WORK REQUEST ▸ Render every line of text in the listing below as a numbered list, omitting any blank lines.

INPUT DATA ▸
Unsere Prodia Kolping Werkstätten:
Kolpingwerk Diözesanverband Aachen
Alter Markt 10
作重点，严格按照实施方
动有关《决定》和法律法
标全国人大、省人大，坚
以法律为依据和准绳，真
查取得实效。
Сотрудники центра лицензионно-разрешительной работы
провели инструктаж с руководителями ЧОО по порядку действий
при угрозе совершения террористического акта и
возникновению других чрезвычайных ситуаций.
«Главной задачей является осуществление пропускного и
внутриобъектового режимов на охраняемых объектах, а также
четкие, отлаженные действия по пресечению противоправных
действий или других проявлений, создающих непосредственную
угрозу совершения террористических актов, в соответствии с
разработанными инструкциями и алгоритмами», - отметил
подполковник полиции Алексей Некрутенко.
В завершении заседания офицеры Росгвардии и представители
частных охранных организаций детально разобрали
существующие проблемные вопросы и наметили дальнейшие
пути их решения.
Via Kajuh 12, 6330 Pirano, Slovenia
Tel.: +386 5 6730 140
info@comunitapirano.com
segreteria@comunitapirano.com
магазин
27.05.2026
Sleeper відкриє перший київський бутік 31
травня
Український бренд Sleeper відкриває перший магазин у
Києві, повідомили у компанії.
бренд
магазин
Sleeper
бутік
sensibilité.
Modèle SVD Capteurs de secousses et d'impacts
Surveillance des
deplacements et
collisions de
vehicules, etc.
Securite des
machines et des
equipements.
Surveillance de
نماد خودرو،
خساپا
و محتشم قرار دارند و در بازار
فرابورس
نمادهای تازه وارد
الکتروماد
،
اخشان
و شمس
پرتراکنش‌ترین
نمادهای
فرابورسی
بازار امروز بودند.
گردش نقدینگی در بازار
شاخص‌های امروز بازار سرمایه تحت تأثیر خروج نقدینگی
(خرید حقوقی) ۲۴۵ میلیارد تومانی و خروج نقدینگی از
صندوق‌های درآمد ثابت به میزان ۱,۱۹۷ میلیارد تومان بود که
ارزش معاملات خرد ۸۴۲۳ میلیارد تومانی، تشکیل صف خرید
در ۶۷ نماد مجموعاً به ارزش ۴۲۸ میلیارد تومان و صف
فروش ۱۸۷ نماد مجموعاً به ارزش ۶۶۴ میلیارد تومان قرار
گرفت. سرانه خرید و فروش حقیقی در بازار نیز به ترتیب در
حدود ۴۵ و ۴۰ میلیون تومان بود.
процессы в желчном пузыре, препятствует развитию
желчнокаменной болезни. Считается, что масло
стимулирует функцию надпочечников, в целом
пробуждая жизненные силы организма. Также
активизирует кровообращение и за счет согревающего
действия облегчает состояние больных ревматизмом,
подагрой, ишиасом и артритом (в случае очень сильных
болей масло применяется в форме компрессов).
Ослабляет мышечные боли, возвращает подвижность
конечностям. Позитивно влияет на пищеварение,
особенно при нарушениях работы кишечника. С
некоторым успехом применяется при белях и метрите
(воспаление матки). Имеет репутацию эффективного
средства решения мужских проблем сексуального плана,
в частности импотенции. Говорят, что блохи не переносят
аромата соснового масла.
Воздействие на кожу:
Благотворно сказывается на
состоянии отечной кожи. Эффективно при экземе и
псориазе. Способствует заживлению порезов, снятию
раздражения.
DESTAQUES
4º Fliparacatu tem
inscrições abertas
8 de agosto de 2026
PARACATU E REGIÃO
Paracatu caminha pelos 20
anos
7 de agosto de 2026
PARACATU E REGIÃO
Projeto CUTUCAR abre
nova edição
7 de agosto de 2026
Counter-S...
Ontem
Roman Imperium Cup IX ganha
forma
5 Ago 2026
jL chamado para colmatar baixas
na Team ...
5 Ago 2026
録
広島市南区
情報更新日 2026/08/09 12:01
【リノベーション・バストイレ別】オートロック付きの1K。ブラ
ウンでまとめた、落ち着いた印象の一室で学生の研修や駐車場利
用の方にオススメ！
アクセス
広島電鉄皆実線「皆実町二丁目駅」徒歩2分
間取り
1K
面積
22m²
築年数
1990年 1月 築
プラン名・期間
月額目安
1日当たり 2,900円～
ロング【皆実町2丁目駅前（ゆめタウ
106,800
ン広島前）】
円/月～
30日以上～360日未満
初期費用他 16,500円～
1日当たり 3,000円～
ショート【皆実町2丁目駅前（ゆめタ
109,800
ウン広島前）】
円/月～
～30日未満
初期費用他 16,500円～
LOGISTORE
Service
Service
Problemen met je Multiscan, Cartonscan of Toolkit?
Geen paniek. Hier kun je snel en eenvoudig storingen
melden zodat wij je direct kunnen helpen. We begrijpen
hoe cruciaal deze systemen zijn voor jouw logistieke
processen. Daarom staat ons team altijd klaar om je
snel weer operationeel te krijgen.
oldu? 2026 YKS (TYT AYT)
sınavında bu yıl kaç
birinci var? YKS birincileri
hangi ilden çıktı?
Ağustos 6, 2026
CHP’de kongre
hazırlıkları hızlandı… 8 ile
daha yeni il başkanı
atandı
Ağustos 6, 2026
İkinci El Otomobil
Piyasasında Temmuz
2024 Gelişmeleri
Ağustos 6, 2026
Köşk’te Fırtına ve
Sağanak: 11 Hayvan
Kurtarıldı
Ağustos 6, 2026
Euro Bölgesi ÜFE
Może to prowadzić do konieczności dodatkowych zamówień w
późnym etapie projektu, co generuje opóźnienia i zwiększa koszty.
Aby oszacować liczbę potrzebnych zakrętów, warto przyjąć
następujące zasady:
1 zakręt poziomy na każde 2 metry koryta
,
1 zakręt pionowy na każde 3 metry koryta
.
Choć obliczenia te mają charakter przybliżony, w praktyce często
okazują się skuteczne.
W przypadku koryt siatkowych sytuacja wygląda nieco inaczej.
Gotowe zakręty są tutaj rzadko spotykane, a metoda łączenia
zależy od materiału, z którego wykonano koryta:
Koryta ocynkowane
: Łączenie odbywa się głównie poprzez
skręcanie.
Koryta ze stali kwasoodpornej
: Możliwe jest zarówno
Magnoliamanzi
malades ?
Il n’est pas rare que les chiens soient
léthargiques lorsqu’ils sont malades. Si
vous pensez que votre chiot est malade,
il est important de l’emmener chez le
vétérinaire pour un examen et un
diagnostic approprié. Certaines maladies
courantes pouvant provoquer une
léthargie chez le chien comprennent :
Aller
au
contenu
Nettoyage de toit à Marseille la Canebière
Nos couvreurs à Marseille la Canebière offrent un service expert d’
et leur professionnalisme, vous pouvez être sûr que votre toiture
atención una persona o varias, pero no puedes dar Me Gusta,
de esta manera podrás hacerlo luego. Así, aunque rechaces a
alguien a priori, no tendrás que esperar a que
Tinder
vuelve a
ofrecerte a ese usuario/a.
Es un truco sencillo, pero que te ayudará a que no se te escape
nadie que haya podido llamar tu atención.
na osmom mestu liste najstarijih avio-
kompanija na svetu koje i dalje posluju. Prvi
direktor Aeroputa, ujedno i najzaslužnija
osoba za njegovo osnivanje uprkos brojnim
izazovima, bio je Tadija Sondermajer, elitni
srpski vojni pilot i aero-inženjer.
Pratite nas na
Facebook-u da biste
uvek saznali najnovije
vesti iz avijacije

WRITTEN SOLUTION ▸
1. Unsere Prodia Kolping Werkstätten:
2. Kolpingwerk Diözesanverband Aachen
3. Alter Markt 10
4. 作重点，严格按照实施方
5. 动有关《决定》和法律法
6. 标全国人大、省人大，坚
7. 以法律为依据和准绳，真
8. 查取得实效。
9. Сотрудники центра лицензионно-разрешительной работы
10. провели инструктаж с руководителями ЧОО по порядку действий
11. при угрозе совершения террористического акта и
12. возникновению других чрезвычайных ситуаций.
13. «Главной задачей является осуществление пропускного и
14. внутриобъектового режимов на охраняемых объектах, а также
15. четкие, отлаженные действия по пресечению противоправных
16. действий или других проявлений, создающих непосредственную
17. угрозу совершения террористических актов, в соответствии с
18. разработанными инструкциями и алгоритмами», - отметил
19. подполковник полиции Алексей Некрутенко.
20. В завершении заседания офицеры Росгвардии и представители
21. частных охранных организаций детально разобрали
22. существующие проблемные вопросы и наметили дальнейшие
23. пути их решения.
24. Via Kajuh 12, 6330 Pirano, Slovenia
25. Tel.: +386 5 6730 140
26. info@comunitapirano.com
27. segreteria@comunitapirano.com
28. магазин
29. 27.05.2026
30. Sleeper відкриє перший київський бутік 31
31. травня
32. Український бренд Sleeper відкриває перший магазин у
33. Києві, повідомили у компанії.
34. бренд
35. магазин
36. Sleeper
37. бутік
38. sensibilité.
39. Modèle SVD Capteurs de secousses et d'impacts
40. Surveillance des
41. deplacements et
42. collisions de
43. vehicules, etc.
44. Securite des
45. machines et des
46. equipements.
47. Surveillance de
48. نماد خودرو،
49. خساپا
50. و محتشم قرار دارند و در بازار
51. فرابورس
52. نمادهای تازه وارد
53. الکتروماد
54. ،
55. اخشان
56. و شمس
57. پرتراکنش‌ترین
58. نمادهای
59. فرابورسی
60. بازار امروز بودند.
61. گردش نقدینگی در بازار
62. شاخص‌های امروز بازار سرمایه تحت تأثیر خروج نقدینگی
63. (خرید حقوقی) ۲۴۵ میلیارد تومانی و خروج نقدینگی از
64. صندوق‌های درآمد ثابت به میزان ۱,۱۹۷ میلیارد تومان بود که
65. ارزش معاملات خرد ۸۴۲۳ میلیارد تومانی، تشکیل صف خرید
66. در ۶۷ نماد مجموعاً به ارزش ۴۲۸ میلیارد تومان و صف
67. فروش ۱۸۷ نماد مجموعاً به ارزش ۶۶۴ میلیارد تومان قرار
68. گرفت. سرانه خرید و فروش حقیقی در بازار نیز به ترتیب در
69. حدود ۴۵ و ۴۰ میلیون تومان بود.
70. процессы в желчном пузыре, препятствует развитию
71. желчнокаменной болезни. Считается, что масло
72. стимулирует функцию надпочечников, в целом
73. пробуждая жизненные силы организма. Также
74. активизирует кровообращение и за счет согревающего
75. действия облегчает состояние больных ревматизмом,
76. подагрой, ишиасом и артритом (в случае очень сильных
77. болей масло применяется в форме компрессов).
78. Ослабляет мышечные боли, возвращает подвижность
79. конечностям. Позитивно влияет на пищеварение,
80. особенно при нарушениях работы кишечника. С
81. некоторым успехом применяется при белях и метрите
82. (воспаление матки). Имеет репутацию эффективного
83. средства решения мужских проблем сексуального плана,
84. в частности импотенции. Говорят, что блохи не переносят
85. аромата соснового масла.
86. Воздействие на кожу:
87. Благотворно сказывается на
88. состоянии отечной кожи. Эффективно при экземе и
89. псориазе. Способствует заживлению порезов, снятию
90. раздражения.
91. DESTAQUES
92. 4º Fliparacatu tem
93. inscrições abertas
94. 8 de agosto de 2026
95. PARACATU E REGIÃO
96. Paracatu caminha pelos 20
97. anos
98. 7 de agosto de 2026
99. PARACATU E REGIÃO
100. Projeto CUTUCAR abre
101. nova edição
102. 7 de agosto de 2026
103. Counter-S...
104. Ontem
105. Roman Imperium Cup IX ganha
106. forma
107. 5 Ago 2026
108. jL chamado para colmatar baixas
109. na Team ...
110. 5 Ago 2026
111. 録
112. 広島市南区
113. 情報更新日 2026/08/09 12:01
114. 【リノベーション・バストイレ別】オートロック付きの1K。ブラ
115. ウンでまとめた、落ち着いた印象の一室で学生の研修や駐車場利
116. 用の方にオススメ！
117. アクセス
118. 広島電鉄皆実線「皆実町二丁目駅」徒歩2分
119. 間取り
120. 1K
121. 面積
122. 22m²
123. 築年数
124. 1990年 1月 築
125. プラン名・期間
126. 月額目安
127. 1日当たり 2,900円～
128. ロング【皆実町2丁目駅前（ゆめタウ
129. 106,800
130. ン広島前）】
131. 円/月～
132. 30日以上～360日未満
133. 初期費用他 16,500円～
134. 1日当たり 3,000円～
135. ショート【皆実町2丁目駅前（ゆめタ
136. 109,800
137. ウン広島前）】
138. 円/月～
139. ～30日未満
140. 初期費用他 16,500円～
141. LOGISTORE
142. Service
143. Service
144. Problemen met je Multiscan, Cartonscan of Toolkit?
145. Geen paniek. Hier kun je snel en eenvoudig storingen
146. melden zodat wij je direct kunnen helpen. We begrijpen
147. hoe cruciaal deze systemen zijn voor jouw logistieke
148. processen. Daarom staat ons team altijd klaar om je
149. snel weer operationeel te krijgen.
150. oldu? 2026 YKS (TYT AYT)
151. sınavında bu yıl kaç
152. birinci var? YKS birincileri
153. hangi ilden çıktı?
154. Ağustos 6, 2026
155. CHP’de kongre
156. hazırlıkları hızlandı… 8 ile
157. daha yeni il başkanı
158. atandı
159. Ağustos 6, 2026
160. İkinci El Otomobil
161. Piyasasında Temmuz
162. 2024 Gelişmeleri
163. Ağustos 6, 2026
164. Köşk’te Fırtına ve
165. Sağanak: 11 Hayvan
166. Kurtarıldı
167. Ağustos 6, 2026
168. Euro Bölgesi ÜFE
169. Może to prowadzić do konieczności dodatkowych zamówień w
170. późnym etapie projektu, co generuje opóźnienia i zwiększa koszty.
171. Aby oszacować liczbę potrzebnych zakrętów, warto przyjąć
172. następujące zasady:
173. 1 zakręt poziomy na każde 2 metry koryta
174. ,
175. 1 zakręt pionowy na każde 3 metry koryta
176. .
177. Choć obliczenia te mają charakter przybliżony, w praktyce często
178. okazują się skuteczne.
179. W przypadku koryt siatkowych sytuacja wygląda nieco inaczej.
180. Gotowe zakręty są tutaj rzadko spotykane, a metoda łączenia
181. zależy od materiału, z którego wykonano koryta:
182. Koryta ocynkowane
183. : Łączenie odbywa się głównie poprzez
184. skręcanie.
185. Koryta ze stali kwasoodpornej
186. : Możliwe jest zarówno
187. Magnoliamanzi
188. malades ?
189. Il n’est pas rare que les chiens soient
190. léthargiques lorsqu’ils sont malades. Si
191. vous pensez que votre chiot est malade,
192. il est important de l’emmener chez le
193. vétérinaire pour un examen et un
194. diagnostic approprié. Certaines maladies
195. courantes pouvant provoquer une
196. léthargie chez le chien comprennent :
197. Aller
198. au
199. contenu
200. Nettoyage de toit à Marseille la Canebière
201. Nos couvreurs à Marseille la Canebière offrent un service expert d’
202. et leur professionnalisme, vous pouvez être sûr que votre toiture
203. atención una persona o varias, pero no puedes dar Me Gusta,
204. de esta manera podrás hacerlo luego. Así, aunque rechaces a
205. alguien a priori, no tendrás que esperar a que
206. Tinder
207. vuelve a
208. ofrecerte a ese usuario/a.
209. Es un truco sencillo, pero que te ayudará a que no se te escape
210. nadie que haya podido llamar tu atención.
211. na osmom mestu liste najstarijih avio-
212. kompanija na svetu koje i dalje posluju. Prvi
213. direktor Aeroputa, ujedno i najzaslužnija
214. osoba za njegovo osnivanje uprkos brojnim
215. izazovima, bio je Tadija Sondermajer, elitni
216. srpski vojni pilot i aero-inženjer.
217. Pratite nas na
218. Facebook-u da biste
219. uvek saznali najnovije
220. vesti iz avijacije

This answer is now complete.